Unless, therefore, there is something in the defendant’s additional affidavits or in the counter affidavits offered by the plaintiff, to weaken the showing made by the affidavit on the former motion, it follows that the defendant was entitled to a reduction upon his present *490application. The findings above referred to, of the trial court, purport to represent the total showing upon which the order here appealed from was based, but in our opinion they do not present the appellant’s showing as strongly as the allegations of the various affidavits before the court would seem to have warranted. But we will assume that such findings correctly show the plaintiff’s financial status at the time of the hearing, except that it should have been made to appear thereby that the plaintiff had fathed to get any other than temporary employment for a number of years, and this at a salary such that nearly four-fifths of the same was consumed by the alimony paid to the defendant, and that he had diligently and continuously tried to get steady employment, and further that his condition was not- due to any intent or attempt to defraud the respondent or to evade the payment of alimony to her, and, finally, that he was, at the time of the application, forty-nine years old. We will likewise assume that the finding as to the financial situation of the respondent fairly represents the showing made by the parties, and that she is as fully dependent as ever she was upon her allowance of alimony, though here again it might well have been made to appear, from the proofs before the court, that two of the four children, the custody and care of whom were awarded to the respondent by the divorce judgment, had, since such judgment, become of age, one, moreover, being self-supporting and the other partly so. But even upon the finding made, we think that the trial court erred in denying the defendant relief; for it is apparent that the plaintiff could not have been legally awarded the sum as alimony which is here involved, if the defendant’s financial condition had been the same then as it was at the time this application was made.

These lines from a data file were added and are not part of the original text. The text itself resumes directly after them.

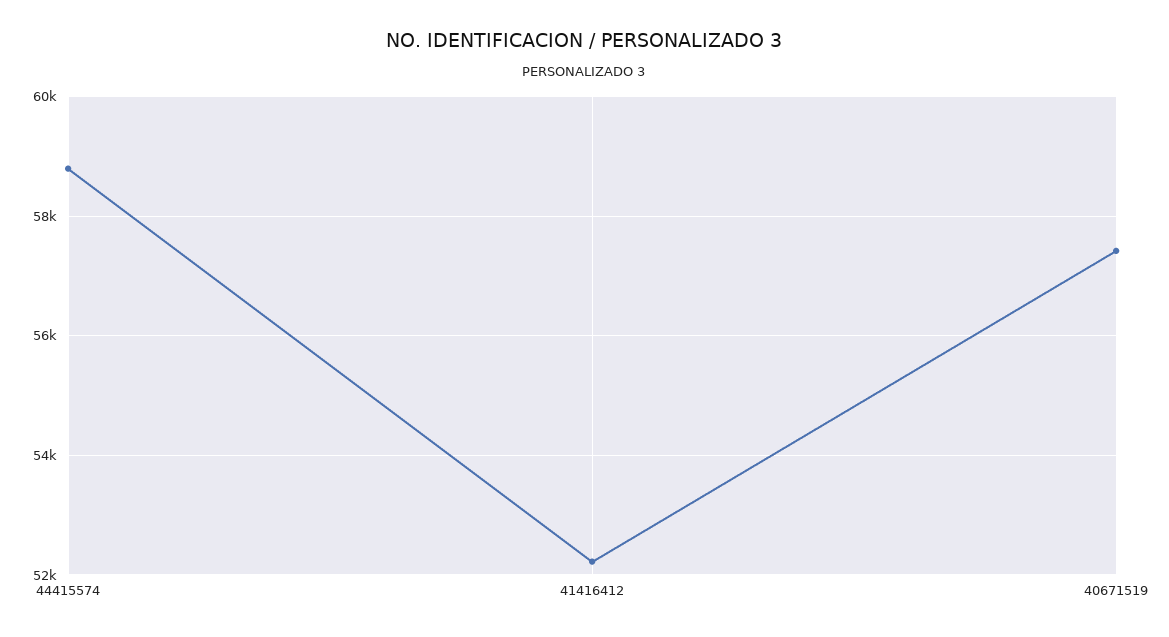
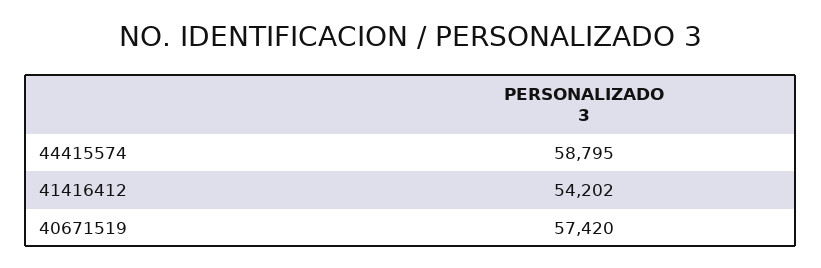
41416412: 52200 -> 54202

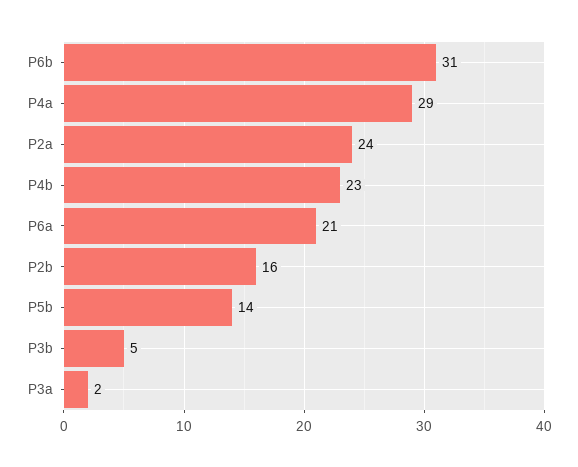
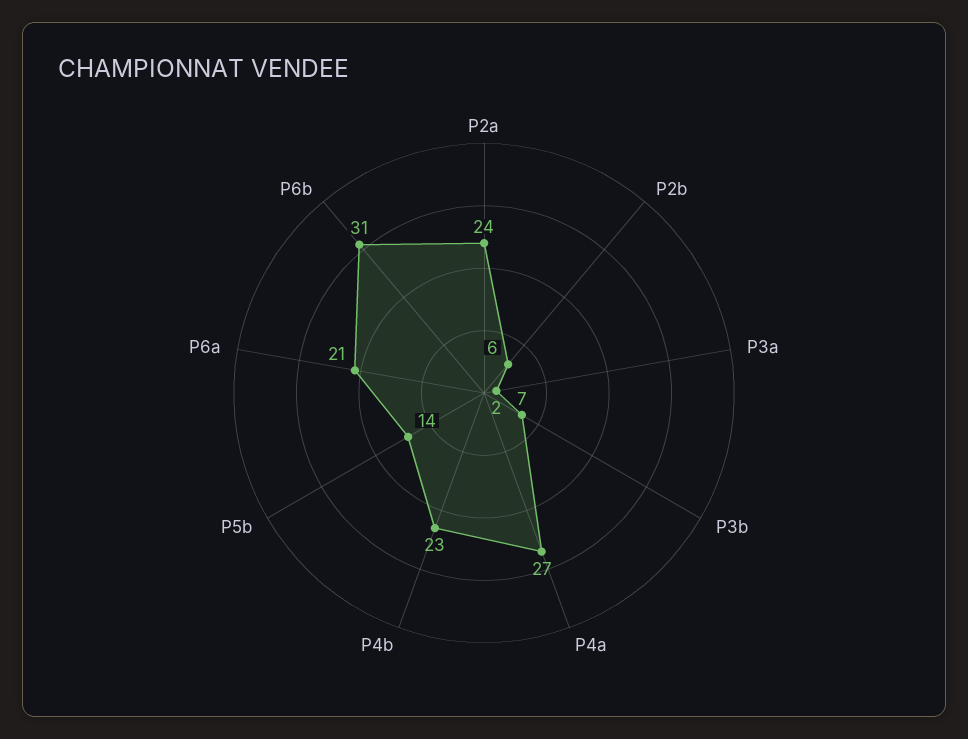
P4a: 29 -> 27
P2b: 16 -> 6
P3b: 5 -> 7

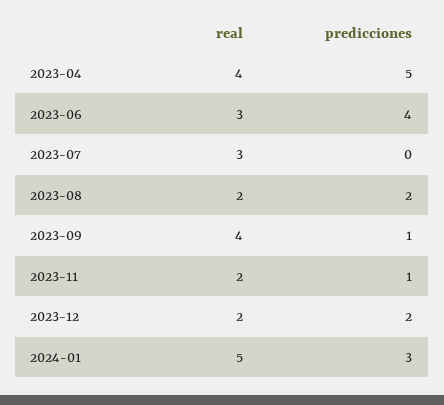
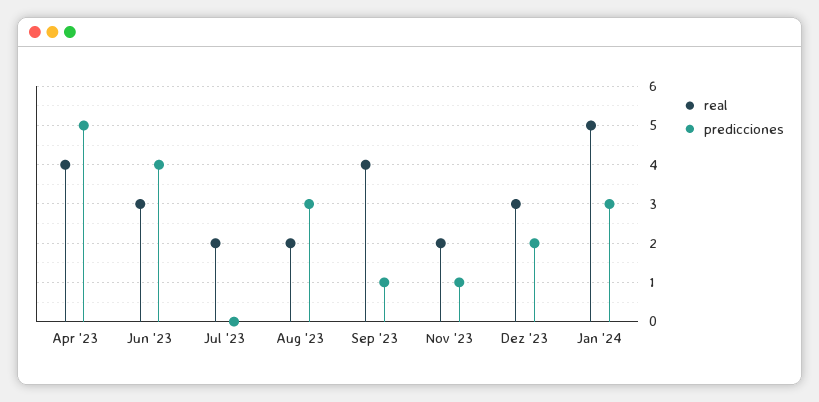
real, 2023-07: 3 -> 2
predicciones, 2023-08: 2 -> 3
real, 2023-12: 2 -> 3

. It does not follow, however, that the respondent’s allowance is to be entirely cut. off, or that it is even to be reduced to the figure specified in the appellant’s motion for reduction. The appellant’s prospects are to be considered (Muir v. Muir, [Ky.] 4 L.R.A.(N.S.) 909, and note), and alimony may be awarded even in the face of a showing of total lack of present property and income. 2 Am. & Eng. Enc. (2d Ed.) 123; Snedeger v. Kincaid, 22 Ky. L. R. 1347; Canine v. Canine, 13 Ky. L. R. 124.

*491Upon the showing made, therefore, including the admission of undisclosed resources involved in the appellant’s offer to pay $2,400 a year, we deem it equitable and just that he should be required to pay $3,000 annually to the respondent as alimony, in lieu of the $5,000 which he has heretofore been under obligation to pay.

Other contentions urged upon this appeal were fully disposed of on the former appeal, and need not here be discussed.

Ordered that the order appealed from be and it is hereby reversed, and that the cause be remanded with instruction to modify the original judgment herein as to alimony, so as to reduce .the amount to be paid annually by the defendant to the plaintiff, in equal quarterly payments, from $5,000 to $3,000.